Having walked in the shoes of the abused, I can tell you that during this time this is the last thing on your mind. The problem I found was as the abuse in my relationship became more often, I began to feel deserving of it. This was playing right into the hands of my partner who agreed with me totally of course. As I look back now I can see how crazy it all was, like a horror movie with no happy ending.

I If you are sitting in the middle of an abusive marriage, stop in your tracks for two seconds. Think of somewhere in the past when you were truly happy. It only has to be a moment in time, something you can grab onto. Are you smiling all of a sudden?

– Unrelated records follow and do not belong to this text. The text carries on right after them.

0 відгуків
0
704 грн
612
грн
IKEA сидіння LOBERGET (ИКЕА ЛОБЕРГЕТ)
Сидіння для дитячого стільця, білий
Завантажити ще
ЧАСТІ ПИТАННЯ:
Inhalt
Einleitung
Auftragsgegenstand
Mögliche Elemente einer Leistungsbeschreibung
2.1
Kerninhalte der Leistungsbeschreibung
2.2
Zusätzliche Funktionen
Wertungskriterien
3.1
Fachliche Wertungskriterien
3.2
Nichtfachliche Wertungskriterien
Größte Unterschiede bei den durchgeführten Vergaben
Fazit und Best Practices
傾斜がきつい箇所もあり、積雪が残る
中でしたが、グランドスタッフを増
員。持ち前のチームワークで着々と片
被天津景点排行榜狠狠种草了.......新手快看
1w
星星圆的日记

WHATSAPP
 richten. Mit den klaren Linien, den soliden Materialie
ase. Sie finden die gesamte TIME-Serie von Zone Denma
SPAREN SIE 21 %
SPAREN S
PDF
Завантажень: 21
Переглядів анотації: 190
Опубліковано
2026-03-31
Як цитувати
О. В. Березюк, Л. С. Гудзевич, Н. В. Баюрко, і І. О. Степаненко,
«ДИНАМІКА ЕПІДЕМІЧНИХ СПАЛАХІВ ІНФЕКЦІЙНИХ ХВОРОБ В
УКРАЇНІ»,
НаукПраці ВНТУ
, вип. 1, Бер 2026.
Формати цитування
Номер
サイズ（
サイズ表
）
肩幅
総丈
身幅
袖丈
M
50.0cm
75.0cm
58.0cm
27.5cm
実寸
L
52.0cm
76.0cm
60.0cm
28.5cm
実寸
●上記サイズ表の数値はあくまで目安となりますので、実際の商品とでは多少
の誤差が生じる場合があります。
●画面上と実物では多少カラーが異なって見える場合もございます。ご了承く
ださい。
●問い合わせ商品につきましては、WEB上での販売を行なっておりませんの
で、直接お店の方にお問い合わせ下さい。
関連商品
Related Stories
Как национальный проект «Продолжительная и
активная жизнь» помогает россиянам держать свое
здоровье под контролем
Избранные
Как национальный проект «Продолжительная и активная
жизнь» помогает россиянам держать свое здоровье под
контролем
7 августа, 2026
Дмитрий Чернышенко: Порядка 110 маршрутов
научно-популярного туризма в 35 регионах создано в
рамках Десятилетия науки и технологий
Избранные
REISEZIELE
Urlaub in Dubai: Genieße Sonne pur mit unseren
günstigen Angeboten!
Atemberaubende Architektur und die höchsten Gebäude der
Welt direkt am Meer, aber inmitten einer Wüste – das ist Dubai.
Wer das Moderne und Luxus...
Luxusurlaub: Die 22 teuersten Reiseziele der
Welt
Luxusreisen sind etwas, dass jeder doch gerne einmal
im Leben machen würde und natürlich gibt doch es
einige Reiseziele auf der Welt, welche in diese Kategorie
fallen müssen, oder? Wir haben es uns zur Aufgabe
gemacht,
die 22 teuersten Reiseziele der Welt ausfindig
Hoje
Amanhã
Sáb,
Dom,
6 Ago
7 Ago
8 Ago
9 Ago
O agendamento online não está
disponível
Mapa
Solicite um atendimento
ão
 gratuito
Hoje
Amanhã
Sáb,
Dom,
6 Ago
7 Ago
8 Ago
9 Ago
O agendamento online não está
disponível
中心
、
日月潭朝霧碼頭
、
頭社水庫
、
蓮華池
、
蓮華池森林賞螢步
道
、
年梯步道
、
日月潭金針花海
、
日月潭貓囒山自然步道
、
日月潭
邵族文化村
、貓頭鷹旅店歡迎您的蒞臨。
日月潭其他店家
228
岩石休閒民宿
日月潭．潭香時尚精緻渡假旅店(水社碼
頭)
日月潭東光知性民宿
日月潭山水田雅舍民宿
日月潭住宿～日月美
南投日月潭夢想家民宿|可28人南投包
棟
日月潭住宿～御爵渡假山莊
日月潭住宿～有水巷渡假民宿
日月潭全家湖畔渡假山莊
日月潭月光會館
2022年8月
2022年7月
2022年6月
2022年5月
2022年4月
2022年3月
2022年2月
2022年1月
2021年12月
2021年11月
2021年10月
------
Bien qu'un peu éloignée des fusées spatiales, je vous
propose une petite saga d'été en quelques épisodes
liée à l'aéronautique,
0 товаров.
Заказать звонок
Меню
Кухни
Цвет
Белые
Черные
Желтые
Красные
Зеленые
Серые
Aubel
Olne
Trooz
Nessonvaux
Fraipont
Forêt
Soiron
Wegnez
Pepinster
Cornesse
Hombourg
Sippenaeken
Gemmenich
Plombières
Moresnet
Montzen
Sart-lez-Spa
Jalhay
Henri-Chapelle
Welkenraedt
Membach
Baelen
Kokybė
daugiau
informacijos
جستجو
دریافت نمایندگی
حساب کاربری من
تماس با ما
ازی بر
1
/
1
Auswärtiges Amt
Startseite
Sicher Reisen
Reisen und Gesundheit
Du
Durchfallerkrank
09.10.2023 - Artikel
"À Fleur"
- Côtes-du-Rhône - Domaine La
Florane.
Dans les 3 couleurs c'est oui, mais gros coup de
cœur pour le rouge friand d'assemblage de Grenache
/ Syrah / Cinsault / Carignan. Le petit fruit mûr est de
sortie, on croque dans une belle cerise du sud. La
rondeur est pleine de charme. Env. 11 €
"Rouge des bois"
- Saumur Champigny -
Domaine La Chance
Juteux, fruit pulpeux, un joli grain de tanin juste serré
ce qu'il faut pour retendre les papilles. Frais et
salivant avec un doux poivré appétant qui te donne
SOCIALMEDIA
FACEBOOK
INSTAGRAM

The trick is to try and do this as often as possible and I sure know how hard it will be. Instead of that message in your head that constantly informs you of your shortcomings, try to replace it with a happy moment already lived. It is amazing how your mind will take on the challenge and slowly, alter your view

It was time to change my mindset; I was out of my abusive relationship but still dwelling on it. I could not stop thinking about those bad days. My best friend had a part to play in this as she was a positive soul and kept going on about my mindset being all- wrong. I kept wallowing for at least a year and then one day I realised I was fed up with the whole thing. Something had changed forever. I had finally altered my view. Today I can see everything that happened, but I now look at it as a segment of my life never to be visited again. I do not believe we were put on this earth to be a boxing bag for a partners rage; we are here to wake up to every day as if it were our first. Happiness is our true entitlement.